====== The data
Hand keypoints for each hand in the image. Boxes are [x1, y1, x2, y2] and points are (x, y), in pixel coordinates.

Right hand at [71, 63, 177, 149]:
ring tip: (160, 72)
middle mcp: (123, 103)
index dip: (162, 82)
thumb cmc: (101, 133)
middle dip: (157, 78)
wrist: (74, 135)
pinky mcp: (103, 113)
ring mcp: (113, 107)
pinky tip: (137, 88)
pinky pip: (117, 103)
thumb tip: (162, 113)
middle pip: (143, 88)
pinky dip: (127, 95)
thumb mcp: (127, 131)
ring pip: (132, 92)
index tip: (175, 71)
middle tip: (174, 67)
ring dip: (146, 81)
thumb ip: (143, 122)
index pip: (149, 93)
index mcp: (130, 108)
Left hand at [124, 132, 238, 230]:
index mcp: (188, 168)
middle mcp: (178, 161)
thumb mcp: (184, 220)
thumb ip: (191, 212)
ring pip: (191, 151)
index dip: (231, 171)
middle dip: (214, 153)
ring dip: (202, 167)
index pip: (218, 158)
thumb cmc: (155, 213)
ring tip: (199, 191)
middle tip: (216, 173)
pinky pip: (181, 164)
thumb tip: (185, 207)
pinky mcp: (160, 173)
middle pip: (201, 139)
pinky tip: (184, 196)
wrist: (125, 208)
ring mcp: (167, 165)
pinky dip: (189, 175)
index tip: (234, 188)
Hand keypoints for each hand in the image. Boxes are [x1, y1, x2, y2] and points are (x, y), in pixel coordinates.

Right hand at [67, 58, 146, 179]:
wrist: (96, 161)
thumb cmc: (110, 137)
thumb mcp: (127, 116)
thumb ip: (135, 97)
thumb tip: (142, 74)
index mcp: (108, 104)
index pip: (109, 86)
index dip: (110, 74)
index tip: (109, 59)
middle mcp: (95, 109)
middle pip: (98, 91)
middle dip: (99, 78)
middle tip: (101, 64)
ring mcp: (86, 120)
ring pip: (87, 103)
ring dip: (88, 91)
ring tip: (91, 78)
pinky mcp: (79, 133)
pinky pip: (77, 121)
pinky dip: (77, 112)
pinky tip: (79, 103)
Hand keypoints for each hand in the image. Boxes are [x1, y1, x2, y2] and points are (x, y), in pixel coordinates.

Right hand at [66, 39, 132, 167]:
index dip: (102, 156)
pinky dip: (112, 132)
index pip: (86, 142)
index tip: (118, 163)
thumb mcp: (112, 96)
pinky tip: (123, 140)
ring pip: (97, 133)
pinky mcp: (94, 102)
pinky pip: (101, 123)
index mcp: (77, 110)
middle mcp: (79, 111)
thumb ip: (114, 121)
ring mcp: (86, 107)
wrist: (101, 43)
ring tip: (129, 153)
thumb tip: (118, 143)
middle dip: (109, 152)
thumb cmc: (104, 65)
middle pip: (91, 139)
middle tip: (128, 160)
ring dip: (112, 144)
============
What to do — Return each record exactly as given.

Reply —
Hand keypoints for each hand in the image. Boxes are [x1, y1, x2, y2] and points are (x, y), in pixel coordinates.

Right hand at [71, 63, 177, 149]:
ring tip: (160, 72)
middle mcp: (123, 103)
index dip: (162, 82)
thumb cmc: (101, 133)
middle dip: (157, 78)
wrist: (74, 135)
pinky mcp: (103, 113)
ring mcp: (113, 107)
pinky tip: (137, 88)
pinky pip: (117, 103)
thumb tip: (162, 113)
middle pip: (143, 88)
pinky dip: (127, 95)
thumb mcp: (127, 131)
ring pip: (132, 92)
index tip: (175, 71)
middle tip: (174, 67)
ring dip: (146, 81)
thumb ip: (143, 122)
index pip: (149, 93)
index mcp: (130, 108)
Left hand at [124, 132, 238, 230]:
index mcp: (188, 168)
middle mcp: (178, 161)
thumb mcp: (184, 220)
thumb ip: (191, 212)
ring pip: (191, 151)
index dip: (231, 171)
middle dip: (214, 153)
ring dip: (202, 167)
index pip: (218, 158)
thumb cmc: (155, 213)
ring tip: (199, 191)
middle tip: (216, 173)
pinky pip: (181, 164)
thumb tip: (185, 207)
pinky mcp: (160, 173)
middle pip: (201, 139)
pinky tip: (184, 196)
wrist: (125, 208)
ring mcp: (167, 165)
pinky dip: (189, 175)
index tip: (234, 188)
Hand keypoints for each hand in the image. Boxes are [x1, y1, x2, y2] and points are (x, y), in pixel coordinates.

Right hand at [67, 58, 146, 179]:
wrist: (96, 161)
thumb cmc: (110, 137)
thumb mcp: (127, 116)
thumb ip: (135, 97)
thumb tip: (142, 74)
index mcp: (108, 104)
index pip: (109, 86)
index dip: (110, 74)
index tip: (109, 59)
middle mcp: (95, 109)
middle pip: (98, 91)
middle dip: (99, 78)
middle tip: (101, 64)
ring mcp: (86, 120)
ring pip: (87, 103)
ring dip: (88, 91)
ring tip: (91, 78)
pinky mcp: (79, 133)
pinky pip: (77, 121)
pinky dip: (77, 112)
pinky tip: (79, 103)
Hand keypoints for each hand in the image. Boxes are [x1, y1, x2, y2] and points are (x, y), in pixel coordinates.

Right hand at [66, 39, 132, 167]:
index dip: (102, 156)
pinky dip: (112, 132)
index pip: (86, 142)
index tip: (118, 163)
thumb mcp: (112, 96)
pinky tip: (123, 140)
ring pip: (97, 133)
pinky mcp: (94, 102)
pinky pip: (101, 123)
index mcp: (77, 110)
middle mcp: (79, 111)
thumb ip: (114, 121)
ring mcp: (86, 107)
wrist: (101, 43)
ring tip: (129, 153)
thumb tip: (118, 143)
middle dip: (109, 152)
thumb cmc: (104, 65)
middle pip: (91, 139)
middle tip: (128, 160)
ring dip: (112, 144)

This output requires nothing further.